Tokyo fiancée : Nothomb sans l’esprit
Pauline Etienne s’y débat telle une jeune gavroche au pays des sushis, s’émerveillant ou s’agaçant des codes complexes de la société japonaise, dressant un constat hermétique d’une société aux antipodes de la la sienne. Et comme son personnage n’évolue pas ou peu, même au contact rapproché de Rinri, son attitude devient énervante, sans le recul présent dans les livres. La voix-off censée reprendre le style Nothomb devient du coup redondante.

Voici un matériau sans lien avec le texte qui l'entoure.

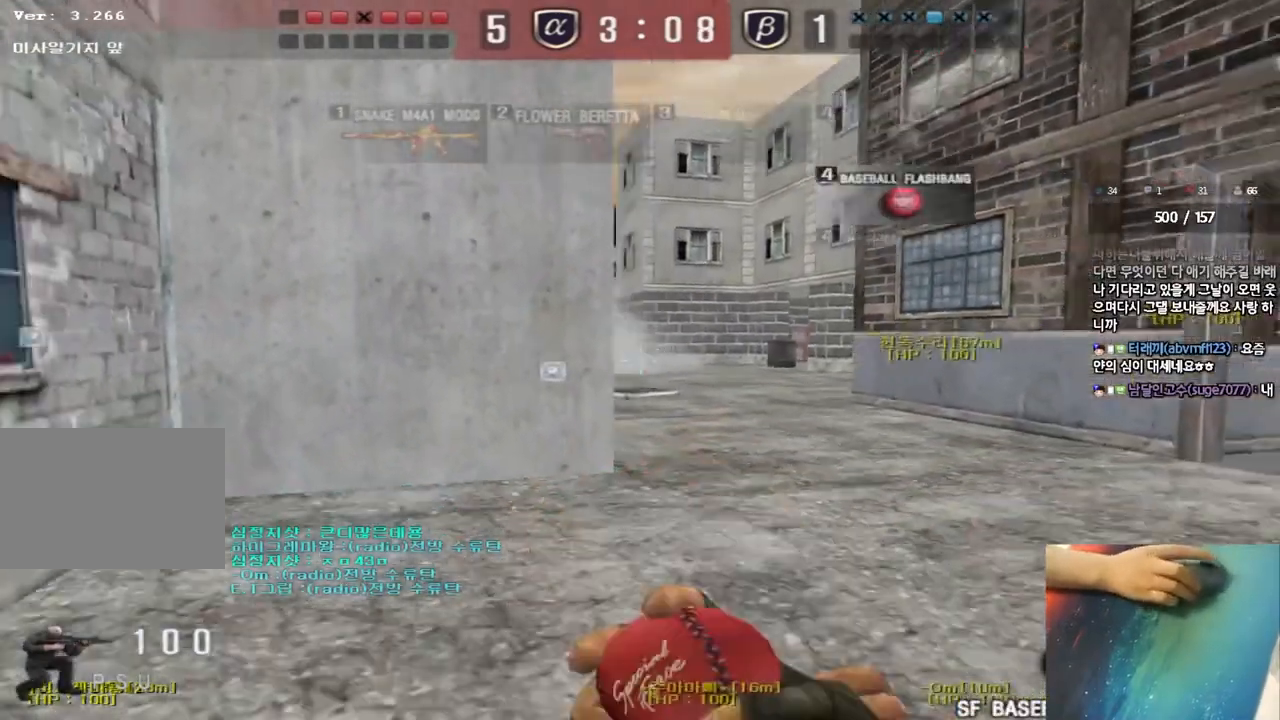
{"keys": ["ctrl", "d", "s"], "events": [[17, "space", "down"], [83, "ctrl", "up"], [83, "space", "up"], [133, "s", "down"], [150, "a", "down"], [217, "ctrl", "down"], [333, "a", "up"], [333, "ctrl", "up"], [400, "d", "down"], [433, "ctrl", "down"]]}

La mise en scène en roue libre, un casting décevant, des personnages qui n’évoluent pas… font de cette Tokyo fiancée un film certes pas désagréable mais qui n’a pas la saveur qu’on est en droit d’attendre du vécu d’une personnalité aussi forte qu’Amélie Nothomb…. à moins que ce soit justement elle qui fasse écran aux adaptations de ses livres.
De Stefan Liberski, avec Pauline Etienne, Taichi Inoue, Alice de Lencquesaing…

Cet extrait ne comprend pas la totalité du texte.